• TASK ITEM:
With the records below as input, work out how many lines include the word "sitio". Give only the number.

• INFORMATION GIVEN:

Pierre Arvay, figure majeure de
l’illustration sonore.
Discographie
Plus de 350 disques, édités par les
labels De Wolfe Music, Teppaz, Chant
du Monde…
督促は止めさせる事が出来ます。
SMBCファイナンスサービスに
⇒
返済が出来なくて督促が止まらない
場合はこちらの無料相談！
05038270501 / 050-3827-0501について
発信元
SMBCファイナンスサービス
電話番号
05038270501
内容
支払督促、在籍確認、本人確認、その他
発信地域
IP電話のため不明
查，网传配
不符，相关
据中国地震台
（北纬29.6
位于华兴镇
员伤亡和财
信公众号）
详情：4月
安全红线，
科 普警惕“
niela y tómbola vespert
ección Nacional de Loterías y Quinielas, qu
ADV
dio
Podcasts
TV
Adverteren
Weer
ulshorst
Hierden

...

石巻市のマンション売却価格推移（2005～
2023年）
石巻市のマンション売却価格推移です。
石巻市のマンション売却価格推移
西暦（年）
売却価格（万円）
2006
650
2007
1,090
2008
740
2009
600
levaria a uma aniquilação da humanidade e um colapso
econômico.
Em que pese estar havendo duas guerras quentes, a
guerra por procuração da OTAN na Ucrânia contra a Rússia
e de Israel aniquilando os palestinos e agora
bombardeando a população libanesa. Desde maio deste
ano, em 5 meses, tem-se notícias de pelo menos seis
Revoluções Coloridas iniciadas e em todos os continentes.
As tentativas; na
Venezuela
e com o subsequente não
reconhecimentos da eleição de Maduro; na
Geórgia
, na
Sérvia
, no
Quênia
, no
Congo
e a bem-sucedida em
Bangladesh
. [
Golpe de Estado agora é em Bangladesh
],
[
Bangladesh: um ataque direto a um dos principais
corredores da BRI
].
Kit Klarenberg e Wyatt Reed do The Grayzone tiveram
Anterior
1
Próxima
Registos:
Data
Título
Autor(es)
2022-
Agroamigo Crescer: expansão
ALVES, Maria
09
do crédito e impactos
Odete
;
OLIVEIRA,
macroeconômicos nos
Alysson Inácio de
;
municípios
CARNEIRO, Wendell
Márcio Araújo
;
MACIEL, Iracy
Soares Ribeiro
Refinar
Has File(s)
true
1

==

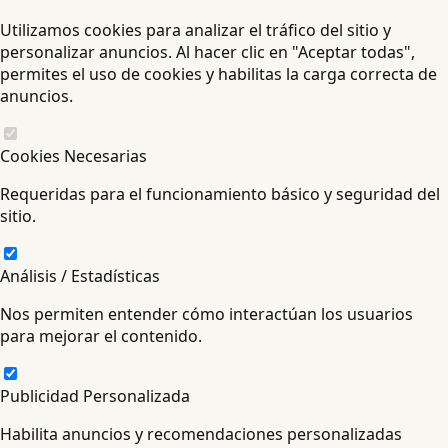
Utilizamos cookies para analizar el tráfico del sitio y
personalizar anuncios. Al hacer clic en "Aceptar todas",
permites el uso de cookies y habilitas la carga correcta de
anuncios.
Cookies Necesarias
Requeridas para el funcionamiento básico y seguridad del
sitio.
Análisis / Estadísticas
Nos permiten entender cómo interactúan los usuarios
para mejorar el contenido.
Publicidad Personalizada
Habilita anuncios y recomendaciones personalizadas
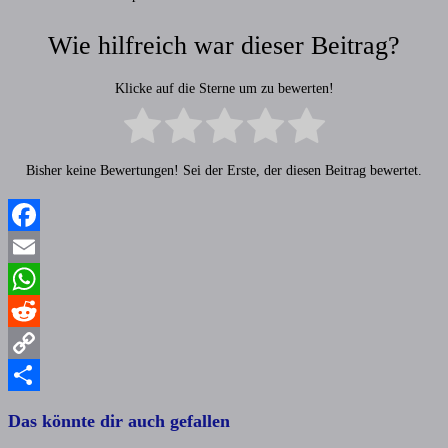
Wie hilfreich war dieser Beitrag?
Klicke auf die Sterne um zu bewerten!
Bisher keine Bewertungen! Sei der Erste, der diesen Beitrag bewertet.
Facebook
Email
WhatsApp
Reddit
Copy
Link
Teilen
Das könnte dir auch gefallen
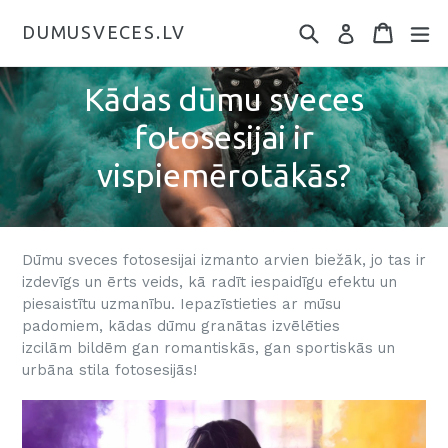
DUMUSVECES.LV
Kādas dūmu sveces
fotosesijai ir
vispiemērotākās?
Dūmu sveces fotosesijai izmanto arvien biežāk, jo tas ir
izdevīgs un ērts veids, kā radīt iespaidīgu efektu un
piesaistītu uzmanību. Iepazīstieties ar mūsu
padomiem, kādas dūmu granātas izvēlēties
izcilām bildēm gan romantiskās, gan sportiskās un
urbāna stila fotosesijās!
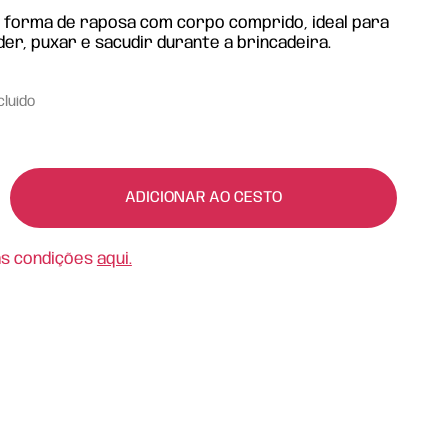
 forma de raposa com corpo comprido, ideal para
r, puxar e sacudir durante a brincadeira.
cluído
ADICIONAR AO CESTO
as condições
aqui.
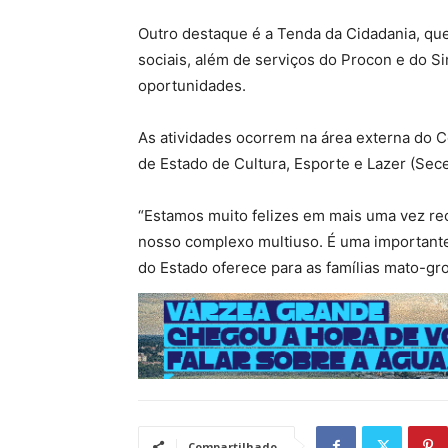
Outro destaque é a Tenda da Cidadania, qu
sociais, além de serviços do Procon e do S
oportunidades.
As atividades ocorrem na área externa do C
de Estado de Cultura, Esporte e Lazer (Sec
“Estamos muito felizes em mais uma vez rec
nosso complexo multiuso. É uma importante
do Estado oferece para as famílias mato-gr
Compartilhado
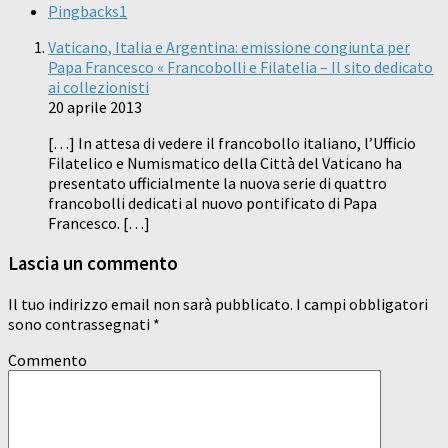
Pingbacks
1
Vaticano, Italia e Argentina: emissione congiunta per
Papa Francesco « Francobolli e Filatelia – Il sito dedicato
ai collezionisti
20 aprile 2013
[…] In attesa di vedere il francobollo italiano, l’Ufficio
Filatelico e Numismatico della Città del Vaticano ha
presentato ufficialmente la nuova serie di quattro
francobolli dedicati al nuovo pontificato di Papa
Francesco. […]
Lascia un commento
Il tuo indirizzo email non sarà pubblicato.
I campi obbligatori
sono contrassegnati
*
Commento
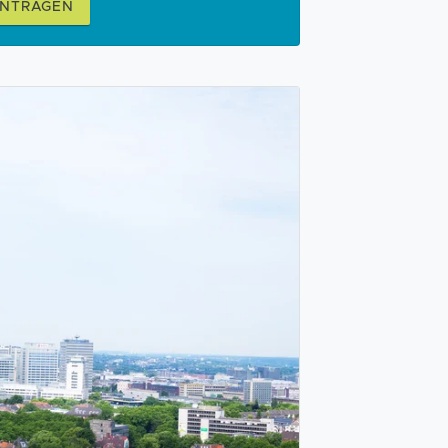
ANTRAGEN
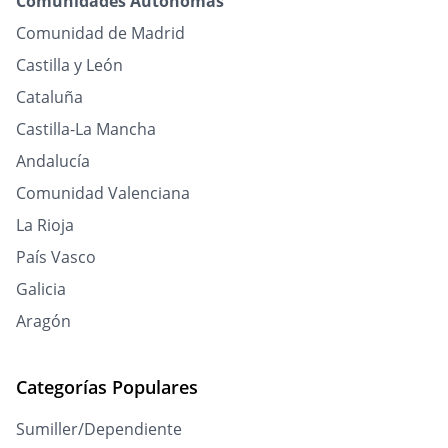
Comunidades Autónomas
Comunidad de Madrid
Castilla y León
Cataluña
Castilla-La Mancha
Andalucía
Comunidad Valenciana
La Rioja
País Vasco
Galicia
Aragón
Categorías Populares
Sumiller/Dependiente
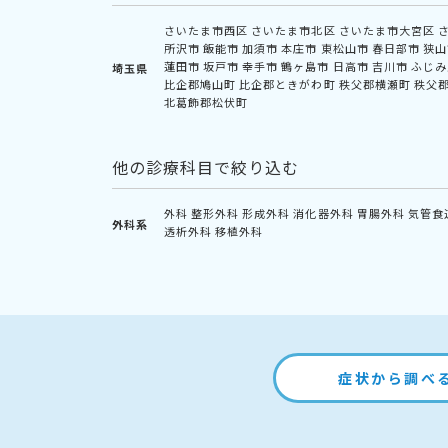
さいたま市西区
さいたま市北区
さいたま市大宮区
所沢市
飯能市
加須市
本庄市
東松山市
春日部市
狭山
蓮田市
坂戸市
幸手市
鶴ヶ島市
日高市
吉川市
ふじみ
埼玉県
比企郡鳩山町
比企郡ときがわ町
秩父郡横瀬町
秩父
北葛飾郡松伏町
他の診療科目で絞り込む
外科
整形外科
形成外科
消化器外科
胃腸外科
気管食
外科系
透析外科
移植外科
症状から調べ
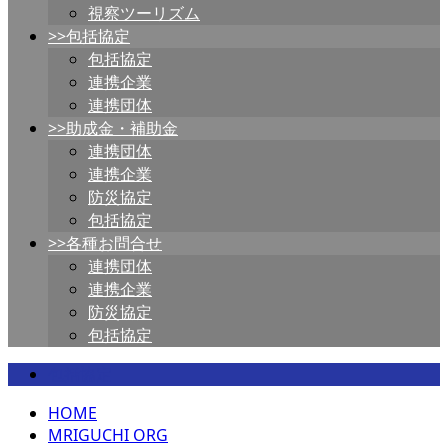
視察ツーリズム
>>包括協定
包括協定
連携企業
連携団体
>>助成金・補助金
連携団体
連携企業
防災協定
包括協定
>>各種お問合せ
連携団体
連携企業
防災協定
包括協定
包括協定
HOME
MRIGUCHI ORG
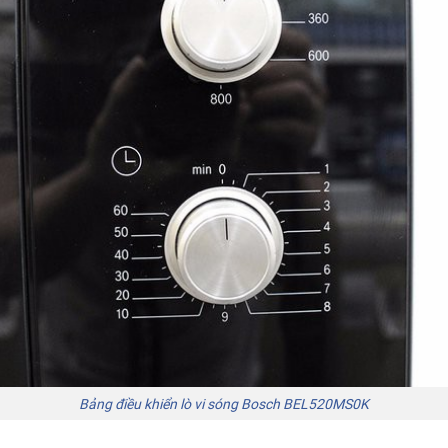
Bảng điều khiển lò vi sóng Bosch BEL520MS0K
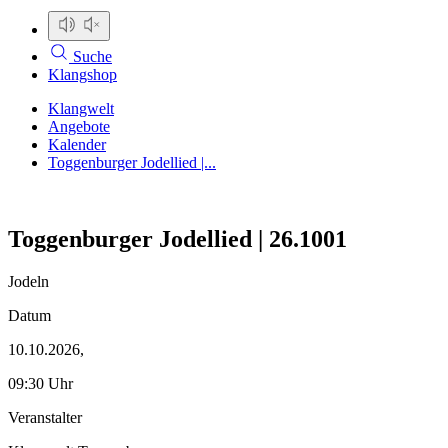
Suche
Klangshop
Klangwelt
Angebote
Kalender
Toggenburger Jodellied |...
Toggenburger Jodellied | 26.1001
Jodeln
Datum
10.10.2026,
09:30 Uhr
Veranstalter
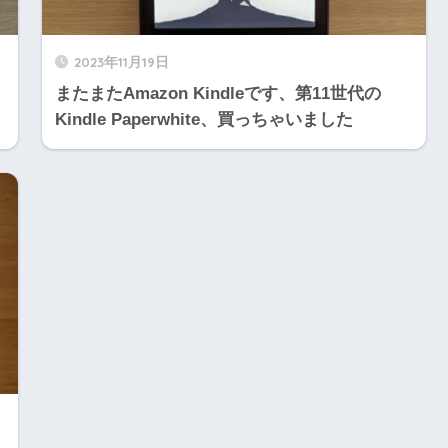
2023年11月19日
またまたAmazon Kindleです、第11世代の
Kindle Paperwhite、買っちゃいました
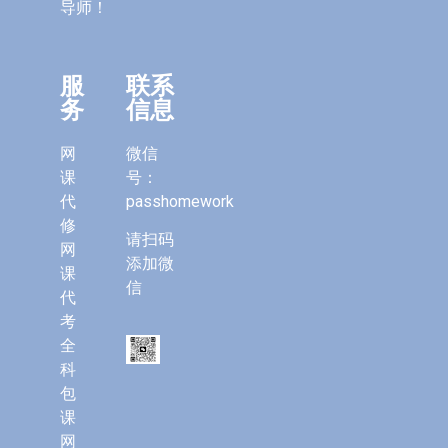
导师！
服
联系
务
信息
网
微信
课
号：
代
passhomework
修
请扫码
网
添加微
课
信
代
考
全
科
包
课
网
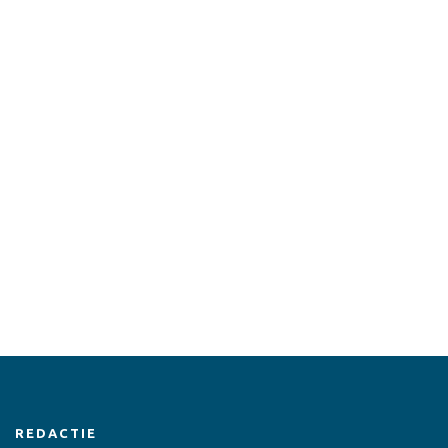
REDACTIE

• RESPONSE:
2